Jet tempur ringan Tejas milik Angkatan Udara India menjadi sorotan dunia setelah mengalami kecelakaan fatal dalam ajang Dubai Airshow pada Jumat 21 November 2025. Insiden tersebut menewaskan sang pilot, Wing Commander Naman Syal, dan memicu perhatian besar terhadap kemampuan pesawat tempur produksi lokal India. Peristiwa tragis ini juga mengundang kembali pembahasan mengenai spesifikasi teknis, rekam jejak operasional, hingga peran strategis Tejas sebagai tulang punggung modernisasi pertahanan udara India. Jet tempur ini menjadi simbol ambisi New Delhi dalam membangun kemandirian industri pertahanan melalui teknologi dirgantara.
Dikenal sebagai single engine lightweight multirole fighter, Tejas dipandang sebagai kemampuan baru yang mampu mengisi peran penting menggantikan armada jet tua MiG-21 buatan Rusia. Program ini diproyeksikan menciptakan kedaulatan alutsista sekaligus meningkatkan daya tawar India di pasar ekspor senjata global.

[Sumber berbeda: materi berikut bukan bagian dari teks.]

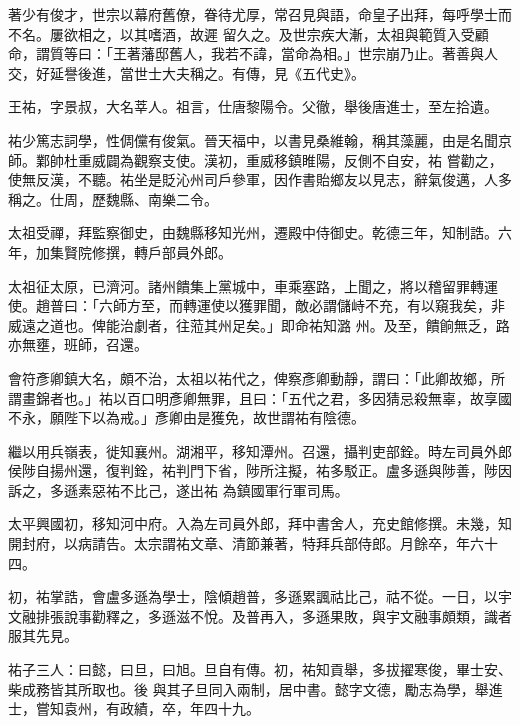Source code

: \begin{pinyinscope}
 著少有俊才，世宗以幕府舊僚，眷待尤厚，常召見與語，命皇子出拜，每呼學士而不名。屢欲相之，以其嗜酒，故遲
 留久之。及世宗疾大漸，太祖與範質入受顧命，謂質等曰：「王著藩邸舊人，我若不諱，當命為相。」世宗崩乃止。著善與人交，好延譽後進，當世士大夫稱之。有傳，見《五代史》。



 王祐，字景叔，大名莘人。祖言，仕唐黎陽令。父徹，舉後唐進士，至左拾遺。



 祐少篤志詞學，性倜儻有俊氣。晉天福中，以書見桑維翰，稱其藻麗，由是名聞京師。鄴帥杜重威闢為觀察支使。漢初，重威移鎮睢陽，反側不自安，祐
 嘗勸之，使無反漢，不聽。祐坐是貶沁州司戶參軍，因作書貽鄉友以見志，辭氣俊邁，人多稱之。仕周，歷魏縣、南樂二令。



 太祖受禪，拜監察御史，由魏縣移知光州，遷殿中侍御史。乾德三年，知制誥。六年，加集賢院修撰，轉戶部員外郎。



 太祖征太原，已濟河。諸州饋集上黨城中，車乘塞路，上聞之，將以稽留罪轉運使。趙普曰：「六師方至，而轉運使以獲罪聞，敵必謂儲峙不充，有以窺我矣，非威遠之道也。俾能治劇者，往蒞其州足矣。」即命祐知潞
 州。及至，饋餉無乏，路亦無壅，班師，召還。



 會符彥卿鎮大名，頗不治，太祖以祐代之，俾察彥卿動靜，謂曰：「此卿故鄉，所謂畫錦者也。」祐以百口明彥卿無罪，且曰：「五代之君，多因猜忌殺無辜，故享國不永，願陛下以為戒。」彥卿由是獲免，故世謂祐有陰德。



 繼以用兵嶺表，徙知襄州。湖湘平，移知潭州。召還，攝判吏部銓。時左司員外郎侯陟自揚州還，復判銓，祐判門下省，陟所注擬，祐多駁正。盧多遜與陟善，陟因訴之，多遜素惡祐不比己，遂出祐
 為鎮國軍行軍司馬。



 太平興國初，移知河中府。入為左司員外郎，拜中書舍人，充史館修撰。未幾，知開封府，以病請告。太宗謂祐文章、清節兼著，特拜兵部侍郎。月餘卒，年六十四。



 初，祐掌誥，會盧多遜為學士，陰傾趙普，多遜累諷祜比己，祜不從。一日，以宇文融排張說事勸釋之，多遜滋不悅。及普再入，多遜果敗，與宇文融事頗類，識者服其先見。



 祐子三人：曰懿，曰旦，曰旭。旦自有傳。初，祐知貢舉，多拔擢寒俊，畢士安、柴成務皆其所取也。後
 與其子旦同入兩制，居中書。懿字文德，勵志為學，舉進士，嘗知袁州，有政績，卒，年四十九。




\end{pinyinscope}
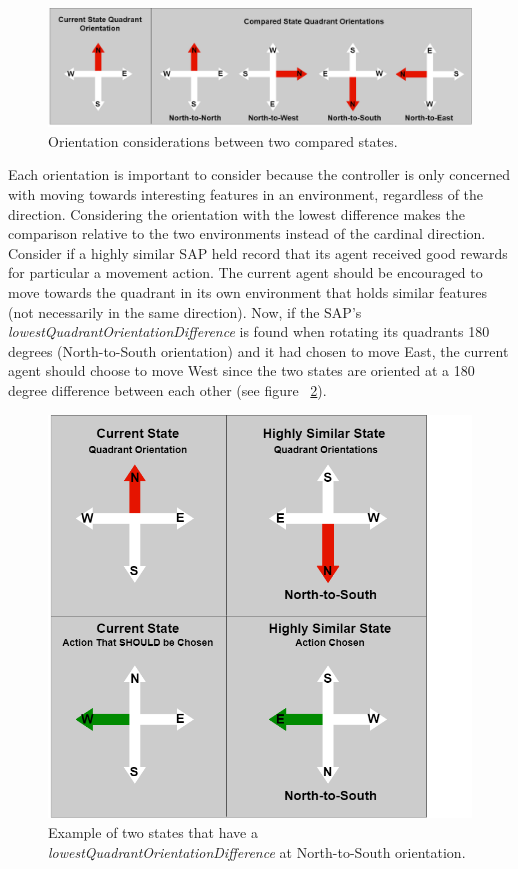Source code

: \begin{figure}[H]
  \includegraphics[width=1.0\columnwidth]{Figures/quadrant_orientations.png}
  \caption{Orientation considerations between two compared states.}
  \label{fig:quadrant_orientations}
\end{figure}

Each orientation is important to consider because the controller is only concerned with moving towards interesting features in an environment, regardless of the direction.
Considering the orientation with the lowest difference makes the comparison relative to the two environments instead of the cardinal direction.
Consider if a highly similar SAP held record that its agent received good rewards for particular a movement action.
The current agent should be encouraged to move towards the quadrant in its own environment that holds similar features (not necessarily in the same direction).
Now, if the SAP's \textit{lowestQuadrantOrientationDifference} is found when rotating its quadrants 180 degrees (North-to-South orientation) and it had chosen to move East, the current agent should choose to move West since the two states are oriented at a 180 degree difference between each other (see figure ~\ref{fig:oriented_movement_example}).

\begin{figure}[H]
  \includegraphics[width=1.0\columnwidth]{Figures/oriented_movement_example.png}
  \caption{Example of two states that have a \textit{lowestQuadrantOrientationDifference} at North-to-South orientation.}
  \label{fig:oriented_movement_example}
\end{figure}

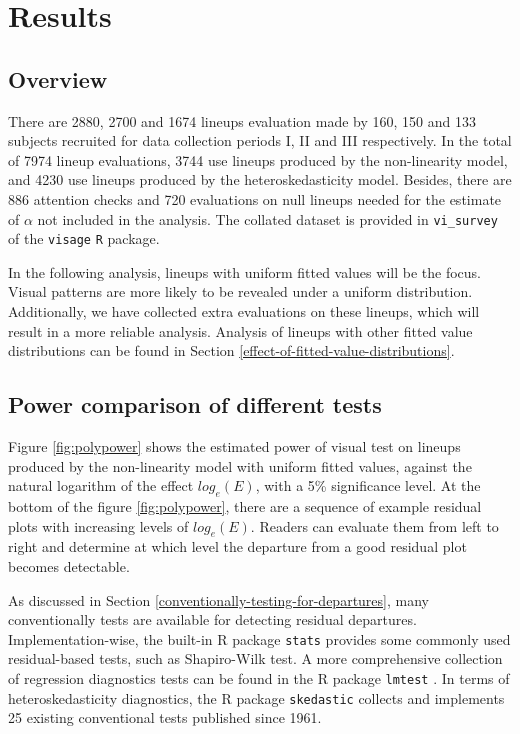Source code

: \documentclass[]{interact}
\theoremstyle{plain}%
\theoremstyle{definition}
\theoremstyle{remark}
\begin{document}
\hypertarget{results}{%
\section{Results}\label{results}}

\hypertarget{overview}{%
\subsection{Overview}\label{overview}}

There are 2880, 2700 and 1674 lineups evaluation made by 160, 150 and
133 subjects recruited for data collection periods I, II and III
respectively. In the total of 7974 lineup evaluations, 3744 use lineups
produced by the non-linearity model, and 4230 use lineups produced by
the heteroskedasticity model. Besides, there are 886 attention checks
and 720 evaluations on null lineups needed for the estimate of
\(\alpha\) not included in the analysis. The collated dataset is
provided in \texttt{vi\_survey} of the \texttt{visage} \texttt{R}
package.

In the following analysis, lineups with uniform fitted values will be
the focus. Visual patterns are more likely to be revealed under a
uniform distribution. Additionally, we have collected extra evaluations
on these lineups, which will result in a more reliable analysis.
Analysis of lineups with other fitted value distributions can be found
in Section \ref{effect-of-fitted-value-distributions}.

\hypertarget{power-comparison-of-different-tests}{%
\subsection{Power comparison of different
tests}\label{power-comparison-of-different-tests}}

Figure \ref{fig:polypower} shows the estimated power of visual test on
lineups produced by the non-linearity model with uniform fitted values,
against the natural logarithm of the effect \(log_e(E)\), with a 5\%
significance level. At the bottom of the figure \ref{fig:polypower},
there are a sequence of example residual plots with increasing levels of
\(log_e(E)\). Readers can evaluate them from left to right and determine
at which level the departure from a good residual plot becomes
detectable.

As discussed in Section \ref{conventionally-testing-for-departures},
many conventionally tests are available for detecting residual
departures. Implementation-wise, the built-in R package \texttt{stats}
provides some commonly used residual-based tests, such as Shapiro-Wilk
test. A more comprehensive collection of regression diagnostics tests
can be found in the R package \texttt{lmtest} \citep{lmtest}. In terms
of heteroskedasticity diagnostics, the R package \texttt{skedastic}
\citep{skedastic} collects and implements 25 existing conventional tests
published since 1961.
\end{document}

Berikut spesifikasi, teknologi sistem senjata, dan peran strategis Tejas bagi India. Tejas didukung mesin General Electric F404-GE-IN20 turbofan, menawarkan kemampuan bermanuver agresif, kecepatan maksimum mencapai Mach 1,6, dan jarak jelajah sekitar 1.700 kilometer. Desain aerodinamis pesawat ini menggunakan komposit karbon lebih dari 40 persen, membuatnya lebih ringan dan kuat.
Sistem persenjataan Tejas terdiri dari delapan titik cantelan persenjataan, memungkinan membawa beragam senjata seperti rudal udara ke udara, rudal udara ke permukaan, bom pintar presisi, dan pod targeting modern. Persenjataan standar meliputi rudal Python, R-73, dan bom presisi laser. Jet ini dilengkapi juga dengan kanon GSh 23 mm untuk kontak jarak dekat. Tejas mampu beroperasi dalam misi intersepsi, penyerangan presisi, dan operasi pertahanan udara wilayah. Melalui keseluruhan kemampuannya, Tejas diharapkan menjadi pilar utama dalam modernisasi kekuatan udara India.